In Plato's "Parmenides" at one stage inclusion is casually used as a reflexive property to argue that the 'One' (everything that is) must be included in itself. Parmenides in the text even keeps going to make this argument geometric and talks abou the number of contacts of nested forms etc.

  • In Greek thought what are the arguments for or uses of properties or objects as included in themselves?
  • Are there modern thinkers that use this notion in a positive (synthetic) way?
  • Can you think of physical objects that are contained in themselves?

"One"" Ένα" does not mean "everything that is". One means one, "everything that is" is "all, whole" Όλο".

The one representing the whole is "everything that is". Written as One, "Εν". If one does not include itself, then there must be something else i.e. a secondary one, that is also a one but not the one that represents the whole. So one as a whole includes itself. This is the identity principle.

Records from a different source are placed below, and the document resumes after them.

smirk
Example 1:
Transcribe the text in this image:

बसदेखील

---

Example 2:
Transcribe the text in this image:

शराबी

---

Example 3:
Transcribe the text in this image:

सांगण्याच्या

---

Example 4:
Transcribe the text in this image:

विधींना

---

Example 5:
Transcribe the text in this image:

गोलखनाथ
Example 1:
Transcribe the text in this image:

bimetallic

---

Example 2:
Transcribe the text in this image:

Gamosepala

a. One is not an object. It is an idea.

b. Dialectics, everything derived from dialectics.

c. Every object, is contained in itself. This is the reason it can be described and distinguished as an object.

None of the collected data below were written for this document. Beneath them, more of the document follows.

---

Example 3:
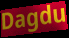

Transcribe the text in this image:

Dagdu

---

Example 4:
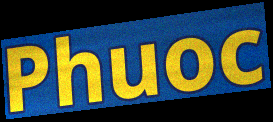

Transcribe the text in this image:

Phuoc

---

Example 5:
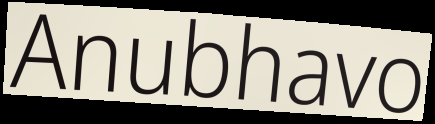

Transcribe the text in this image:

Anubhavo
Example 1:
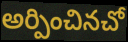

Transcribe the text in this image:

అర్పించినచో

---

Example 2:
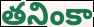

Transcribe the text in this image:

తనింకా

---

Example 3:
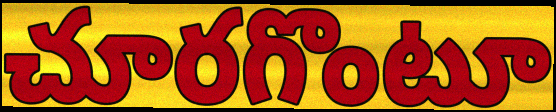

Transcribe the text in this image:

చూరగొంటూ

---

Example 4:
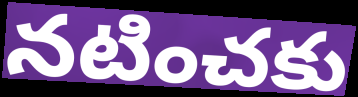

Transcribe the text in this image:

నటించకు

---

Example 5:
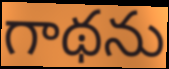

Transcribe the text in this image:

గాథను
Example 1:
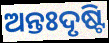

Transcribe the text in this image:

ଅନ୍ତଃଦୃଷ୍ଟି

i.e. This is an object. This "an" really means "ένα", one. Included in itself.

  • c. Every object is, but it is not contained within itself. Inclusion is a property of either parts or space (within). To use the statement like that renders the word meaningless. a. While it seems you cite the authority in (c) you do not cite their argument. Why is something needed to be included inside itself?
    – foivos
    Jul 26 '16 at 23:09
  • In modern thinking yes, but ultimately, "space" is an idea, objects having place in space are "relations of ideas". In old philosophy people like Permenides had to figure how thoughts are related to the world. Modern way to understand "reality", the objects really being "out there" is not something that can be taken without consideration of the philosophical processes that have preceded. In classical philosophy an object is something that is opposed to the subject (I, the thinker, having ideas, and "there" opposite to me, the world, ideas about the "outer" world are objects.
    – John Am
    Jul 26 '16 at 23:21
  • "Why is something needed to be included inside itself". Otherwise we could not be able to speak or think about it. Try to understand the term included as "full". A notion is full-in itself. An idea is a vessel and the content of an idea is the water.
    – John Am
    Jul 26 '16 at 23:46
  • Full, πλήρες. Πληρώνω "pay". Something has a value. I pay the exact value. I can fill a glass with water until it is full. The amount of water equals the capacity of the glass. When something's content is equal to the size of it , it is full. So the One is full-in itself, "contained in itself" because the content "everything" is equal in size with the capacity of the notion of the One. (don't forget the mystical tones, the One in Parmenides is a synonym with god and the ability of the mind to grasp the world gave off a "divine" legacy of the spirit)
    – John Am
    Jul 26 '16 at 23:55
  • What is "water"?. How we distinguish water from other material? This fullfillness of everything that can be distinguished is the principle of identity.
    – John Am
    Jul 27 '16 at 0:09

Aristotles book on Metaphysics may be useful as it considers the questions of parts, wholes and changes; these are obviously questions that are in a direct line of descent from Parmenides.

For example, Aristotle points out that anything that lacks parts cannot change.

In one line of argument, the Parmenidian One lacks parts, and this is why it lacks change; it is changeless and motionless.

In another line of argument, the whole being whole must contain itself; in modern set theory this results in Russell's paradox and so it is judiciously banned; notably too, there is no universal set; however there is an paraconsistent form of set theory that does allow this, and it turns out that the union of all such sets - sets that contain themselves - is the universal set.